13
15 мая 2020 г. в 00:51
За четыре дня до Рождества…
— Мне не нравится, что вы так рискуете собой. Вы могли и не приезжать — и так многое сделали для дела, — сказала Лили, когда она, шехзаде и Ибрагим-паша собрались в охотничьем домике и даже в той же самой комнате, где когда-то встретились первые двое — Госпожа думает, что вы на охоте сейчас?
— Да, — сухо и холодно ответил молодой человек, а потом посмотрел на визиря — Что по поводу плана? Вы не говорили мне в письме подробности — только суть.
— Ну, мы с Миледи, — паша посмотрел на англичанку и с уважением кивнул в её сторону — Мы придумали такой план… У испанца есть сын, который питает слабость к нашей леди — этим мы и воспользуемся. Через этого мальчишку она выманивает посла на улицу и на этом роль леди Бронт косвенно кончается — она уводит отца, а мы занимаемся Тито.
— Я тут подумала… — сказала Лили, довольно улыбаясь на удивление мужчин — Я опою отца снотворным и без него поеду, сказав, что он заболел. А остальное — по плану. Мне кажется, что так меньше рисков для отца. Да и сынок этого Тито не особо повлияет на ситуацию.
— Да. Этот вариант безопаснее будет, — будто бы удивляясь, Мустафа дёрнул бровью — Тогда Атмаджа начнёт в испанском посольстве подрывные работы по слугам. Ибрагим?
— Нам с вами, шехзаде, на этот приём не попасть — христианский праздник, но мы в доме рядом устроим фальшивый праздник на тот случай, если стражники понадобятся. Буду с ними.
— Хорошо, — леди посмотрела на пашу — Нам пора возвращаться во дворец, а то много вопросов будет.

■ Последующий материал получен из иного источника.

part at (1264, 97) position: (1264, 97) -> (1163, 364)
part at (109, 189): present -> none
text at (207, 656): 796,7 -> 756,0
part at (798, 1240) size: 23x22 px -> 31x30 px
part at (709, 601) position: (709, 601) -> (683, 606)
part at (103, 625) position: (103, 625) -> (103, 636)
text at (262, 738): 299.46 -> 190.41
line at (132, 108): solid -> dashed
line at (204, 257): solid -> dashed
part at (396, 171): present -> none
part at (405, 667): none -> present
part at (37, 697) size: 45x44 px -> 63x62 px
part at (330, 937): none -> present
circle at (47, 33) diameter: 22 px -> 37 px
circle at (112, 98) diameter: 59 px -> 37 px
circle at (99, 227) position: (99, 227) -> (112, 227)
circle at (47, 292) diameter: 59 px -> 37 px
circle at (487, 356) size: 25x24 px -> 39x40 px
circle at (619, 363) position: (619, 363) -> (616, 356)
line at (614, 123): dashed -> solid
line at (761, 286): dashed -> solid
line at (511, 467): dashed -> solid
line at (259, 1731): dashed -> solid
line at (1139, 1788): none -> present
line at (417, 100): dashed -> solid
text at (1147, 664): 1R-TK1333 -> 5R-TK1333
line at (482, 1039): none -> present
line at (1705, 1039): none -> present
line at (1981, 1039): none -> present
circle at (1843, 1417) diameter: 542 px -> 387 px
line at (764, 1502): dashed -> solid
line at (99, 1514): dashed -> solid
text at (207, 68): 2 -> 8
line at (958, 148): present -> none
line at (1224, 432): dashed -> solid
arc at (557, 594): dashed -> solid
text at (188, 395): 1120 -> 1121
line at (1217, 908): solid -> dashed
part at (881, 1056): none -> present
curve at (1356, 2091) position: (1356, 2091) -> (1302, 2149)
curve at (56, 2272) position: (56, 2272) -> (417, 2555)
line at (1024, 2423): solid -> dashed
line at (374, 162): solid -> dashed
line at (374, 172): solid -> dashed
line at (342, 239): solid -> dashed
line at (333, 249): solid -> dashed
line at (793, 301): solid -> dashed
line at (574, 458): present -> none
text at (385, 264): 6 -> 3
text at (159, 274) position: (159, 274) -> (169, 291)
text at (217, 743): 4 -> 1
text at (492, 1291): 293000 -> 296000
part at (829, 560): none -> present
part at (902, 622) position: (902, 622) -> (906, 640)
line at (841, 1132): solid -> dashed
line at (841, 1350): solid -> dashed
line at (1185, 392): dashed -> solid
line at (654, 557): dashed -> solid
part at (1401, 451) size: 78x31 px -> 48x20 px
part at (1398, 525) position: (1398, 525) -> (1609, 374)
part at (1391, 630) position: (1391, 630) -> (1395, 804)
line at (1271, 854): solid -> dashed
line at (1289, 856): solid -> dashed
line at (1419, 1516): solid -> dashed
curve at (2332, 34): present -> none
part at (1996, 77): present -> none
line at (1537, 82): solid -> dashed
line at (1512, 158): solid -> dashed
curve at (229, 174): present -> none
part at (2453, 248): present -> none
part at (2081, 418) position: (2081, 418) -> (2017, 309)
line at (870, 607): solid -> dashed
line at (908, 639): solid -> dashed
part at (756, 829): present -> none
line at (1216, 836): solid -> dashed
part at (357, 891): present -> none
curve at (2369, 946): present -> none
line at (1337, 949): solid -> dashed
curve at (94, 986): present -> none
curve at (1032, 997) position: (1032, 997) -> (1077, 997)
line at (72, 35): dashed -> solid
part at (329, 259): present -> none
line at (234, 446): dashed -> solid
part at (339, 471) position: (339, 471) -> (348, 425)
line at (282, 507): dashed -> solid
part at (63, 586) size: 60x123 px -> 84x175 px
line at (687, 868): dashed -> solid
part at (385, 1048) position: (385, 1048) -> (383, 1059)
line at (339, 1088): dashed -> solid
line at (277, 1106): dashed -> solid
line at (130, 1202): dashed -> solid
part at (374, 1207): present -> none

— Вы правы, — Паргалы поклонился и вышел.
— В который раз говорю вам, что обязана вам, — Ченс поднялась с кушетки и направилась к выходу, но задержалась — Я, пусть у вас и есть неприязнь ко мне, уверяю, что она не взаимна, а потому, если вам понадобиться помощь, вдруг, то я помогу всем, чем смогу.
— Вы сами сказали, что вам пора, — безразлично произнёс Мустафа, даже не посмотрев на англичанку, что, незаметно для него, печально улыбнулась и оставила на стоящем рядом столике то самое золотое кольцо с рубином.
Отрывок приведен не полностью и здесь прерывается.